Segment Start: Data

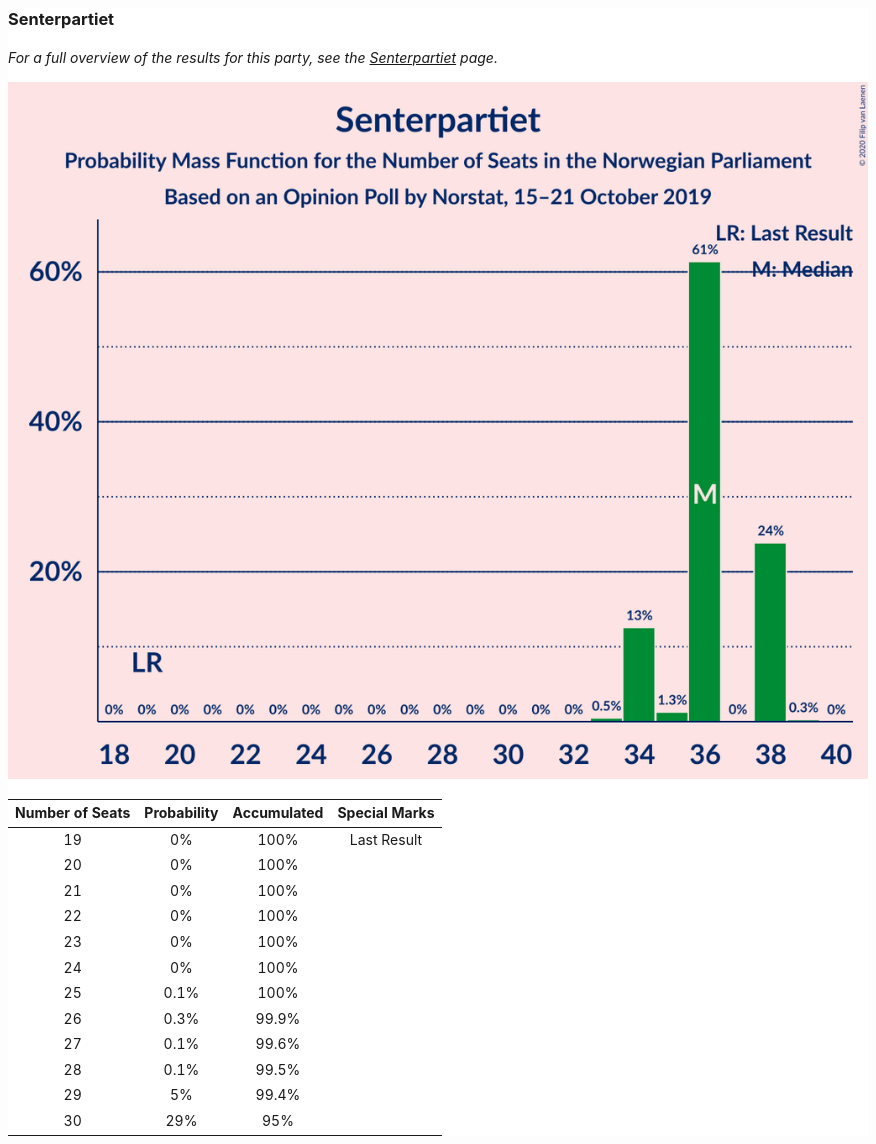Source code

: ### Senterpartiet

*For a full overview of the results for this party, see the [Senterpartiet](party-senterpartiet.html) page.*

![Graph with seats probability mass function not yet produced](2019-10-21-Norstat-seats-pmf-senterpartiet.png "Seats Probability Mass Function")

| Number of Seats | Probability | Accumulated | Special Marks |
|:---------------:|:-----------:|:-----------:|:-------------:|
| 19 | 0% | 100% | Last Result |
| 20 | 0% | 100% |  |
| 21 | 0% | 100% |  |
| 22 | 0% | 100% |  |
| 23 | 0% | 100% |  |
| 24 | 0% | 100% |  |
| 25 | 0.1% | 100% |  |
| 26 | 0.3% | 99.9% |  |
| 27 | 0.1% | 99.6% |  |
| 28 | 0.1% | 99.5% |  |
| 29 | 5% | 99.4% |  |
| 30 | 29% | 95% |  |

Segment End: Data

- **What this task involves**:
Which lines above hold the word "Probability"? Copy each of them.

- **Written solution**:
![Graph with seats probability mass function not yet produced](2019-10-21-Norstat-seats-pmf-senterpartiet.png "Seats Probability Mass Function")
| Number of Seats | Probability | Accumulated | Special Marks |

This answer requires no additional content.